Saved data entries
____________________

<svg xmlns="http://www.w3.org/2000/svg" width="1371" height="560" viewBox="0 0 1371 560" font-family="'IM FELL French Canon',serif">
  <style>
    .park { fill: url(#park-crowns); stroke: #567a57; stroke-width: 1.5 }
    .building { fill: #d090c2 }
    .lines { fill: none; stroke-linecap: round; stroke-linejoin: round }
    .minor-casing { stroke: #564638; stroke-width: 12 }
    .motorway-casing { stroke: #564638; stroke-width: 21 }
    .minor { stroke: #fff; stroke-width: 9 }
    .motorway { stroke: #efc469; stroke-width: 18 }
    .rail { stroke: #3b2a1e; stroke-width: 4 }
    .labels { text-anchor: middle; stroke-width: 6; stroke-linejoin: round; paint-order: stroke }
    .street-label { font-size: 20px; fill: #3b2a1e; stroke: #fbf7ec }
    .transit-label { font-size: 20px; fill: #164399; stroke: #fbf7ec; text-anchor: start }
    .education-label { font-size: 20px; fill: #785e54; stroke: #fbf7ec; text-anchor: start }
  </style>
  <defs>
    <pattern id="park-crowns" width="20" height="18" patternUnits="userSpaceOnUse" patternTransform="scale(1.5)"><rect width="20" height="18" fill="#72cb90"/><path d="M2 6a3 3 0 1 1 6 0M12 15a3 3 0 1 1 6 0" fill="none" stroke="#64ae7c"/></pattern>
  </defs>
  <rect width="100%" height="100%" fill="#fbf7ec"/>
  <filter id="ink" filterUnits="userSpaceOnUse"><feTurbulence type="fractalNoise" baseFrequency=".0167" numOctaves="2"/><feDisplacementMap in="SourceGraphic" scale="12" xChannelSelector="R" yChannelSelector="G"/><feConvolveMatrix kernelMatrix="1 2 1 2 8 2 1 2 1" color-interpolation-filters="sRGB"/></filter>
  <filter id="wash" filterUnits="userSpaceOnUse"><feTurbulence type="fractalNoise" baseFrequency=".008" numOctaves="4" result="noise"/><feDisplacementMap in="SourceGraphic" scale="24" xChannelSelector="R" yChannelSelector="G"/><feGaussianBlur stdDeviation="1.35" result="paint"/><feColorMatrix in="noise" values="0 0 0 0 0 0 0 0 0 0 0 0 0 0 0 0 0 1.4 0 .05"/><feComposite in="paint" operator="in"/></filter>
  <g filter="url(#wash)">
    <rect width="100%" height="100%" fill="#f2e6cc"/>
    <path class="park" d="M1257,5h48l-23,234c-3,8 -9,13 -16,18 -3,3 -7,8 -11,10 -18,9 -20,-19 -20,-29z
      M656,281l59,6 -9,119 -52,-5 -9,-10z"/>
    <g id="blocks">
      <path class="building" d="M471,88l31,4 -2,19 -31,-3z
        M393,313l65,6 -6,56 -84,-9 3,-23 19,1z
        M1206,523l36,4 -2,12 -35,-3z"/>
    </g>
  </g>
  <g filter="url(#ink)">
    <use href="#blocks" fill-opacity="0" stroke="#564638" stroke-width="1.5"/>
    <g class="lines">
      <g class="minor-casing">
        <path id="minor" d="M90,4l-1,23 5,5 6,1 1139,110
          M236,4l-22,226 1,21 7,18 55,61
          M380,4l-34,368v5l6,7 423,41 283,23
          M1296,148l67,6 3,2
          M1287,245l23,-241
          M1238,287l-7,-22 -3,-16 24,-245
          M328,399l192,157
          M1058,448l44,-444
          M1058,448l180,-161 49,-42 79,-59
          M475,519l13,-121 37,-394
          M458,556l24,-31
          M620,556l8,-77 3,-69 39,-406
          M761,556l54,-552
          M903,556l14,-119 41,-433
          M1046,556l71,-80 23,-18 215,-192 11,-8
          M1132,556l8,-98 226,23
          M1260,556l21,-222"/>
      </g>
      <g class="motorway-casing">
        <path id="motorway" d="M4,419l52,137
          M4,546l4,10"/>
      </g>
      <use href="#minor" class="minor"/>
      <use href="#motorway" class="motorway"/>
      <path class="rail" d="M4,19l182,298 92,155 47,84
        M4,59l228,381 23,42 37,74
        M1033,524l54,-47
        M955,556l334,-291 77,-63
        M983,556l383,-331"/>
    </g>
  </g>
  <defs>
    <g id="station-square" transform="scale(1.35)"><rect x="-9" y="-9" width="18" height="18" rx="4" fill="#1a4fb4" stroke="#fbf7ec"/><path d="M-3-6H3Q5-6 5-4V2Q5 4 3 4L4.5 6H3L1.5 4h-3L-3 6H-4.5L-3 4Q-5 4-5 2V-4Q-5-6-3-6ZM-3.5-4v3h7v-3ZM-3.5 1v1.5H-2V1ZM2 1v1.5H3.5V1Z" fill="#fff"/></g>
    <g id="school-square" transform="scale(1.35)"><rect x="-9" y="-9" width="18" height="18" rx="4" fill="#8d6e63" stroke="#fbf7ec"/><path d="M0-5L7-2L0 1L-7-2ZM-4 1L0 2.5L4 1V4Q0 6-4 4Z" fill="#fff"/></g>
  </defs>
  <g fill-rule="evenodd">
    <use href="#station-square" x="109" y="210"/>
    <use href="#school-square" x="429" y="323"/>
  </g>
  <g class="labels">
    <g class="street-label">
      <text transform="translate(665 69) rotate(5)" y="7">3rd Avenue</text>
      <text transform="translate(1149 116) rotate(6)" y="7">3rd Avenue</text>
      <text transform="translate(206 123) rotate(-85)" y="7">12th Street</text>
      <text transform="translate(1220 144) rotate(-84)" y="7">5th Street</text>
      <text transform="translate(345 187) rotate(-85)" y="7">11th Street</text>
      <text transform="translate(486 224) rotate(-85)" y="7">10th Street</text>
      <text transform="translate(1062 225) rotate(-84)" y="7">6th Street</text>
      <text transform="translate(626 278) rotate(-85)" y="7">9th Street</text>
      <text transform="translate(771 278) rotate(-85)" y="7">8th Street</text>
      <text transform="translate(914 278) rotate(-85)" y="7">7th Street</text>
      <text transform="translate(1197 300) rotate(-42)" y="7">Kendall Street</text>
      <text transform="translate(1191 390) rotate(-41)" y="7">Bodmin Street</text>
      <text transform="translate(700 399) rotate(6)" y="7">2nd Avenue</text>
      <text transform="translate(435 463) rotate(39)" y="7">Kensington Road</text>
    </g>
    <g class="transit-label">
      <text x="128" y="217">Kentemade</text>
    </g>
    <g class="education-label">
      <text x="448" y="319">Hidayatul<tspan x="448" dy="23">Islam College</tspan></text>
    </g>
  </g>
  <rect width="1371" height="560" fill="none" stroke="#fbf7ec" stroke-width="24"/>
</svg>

____________________

Work out how many lines in the entries contain the string "type", then reply with that number and nothing more.

2